#### Work task:
Please repeat, exactly as written, the line containing "150 46 26.30" and every line after it through the end of the records below.

#### Saved entries:

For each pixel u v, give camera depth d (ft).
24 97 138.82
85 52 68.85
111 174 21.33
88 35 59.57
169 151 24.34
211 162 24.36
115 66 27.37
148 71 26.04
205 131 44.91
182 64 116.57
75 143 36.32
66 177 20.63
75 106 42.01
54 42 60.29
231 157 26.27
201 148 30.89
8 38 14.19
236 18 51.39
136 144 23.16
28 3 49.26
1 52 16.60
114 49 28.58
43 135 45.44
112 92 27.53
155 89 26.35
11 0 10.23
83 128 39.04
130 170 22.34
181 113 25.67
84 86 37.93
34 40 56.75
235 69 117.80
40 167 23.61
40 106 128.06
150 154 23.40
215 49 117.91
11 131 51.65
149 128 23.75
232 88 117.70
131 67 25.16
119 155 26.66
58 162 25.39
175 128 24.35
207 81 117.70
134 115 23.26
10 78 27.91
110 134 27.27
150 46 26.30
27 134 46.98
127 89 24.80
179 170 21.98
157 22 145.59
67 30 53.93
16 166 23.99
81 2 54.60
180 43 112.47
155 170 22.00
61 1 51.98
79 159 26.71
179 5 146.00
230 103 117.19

#### Completed task:
150 46 26.30
27 134 46.98
127 89 24.80
179 170 21.98
157 22 145.59
67 30 53.93
16 166 23.99
81 2 54.60
180 43 112.47
155 170 22.00
61 1 51.98
79 159 26.71
179 5 146.00
230 103 117.19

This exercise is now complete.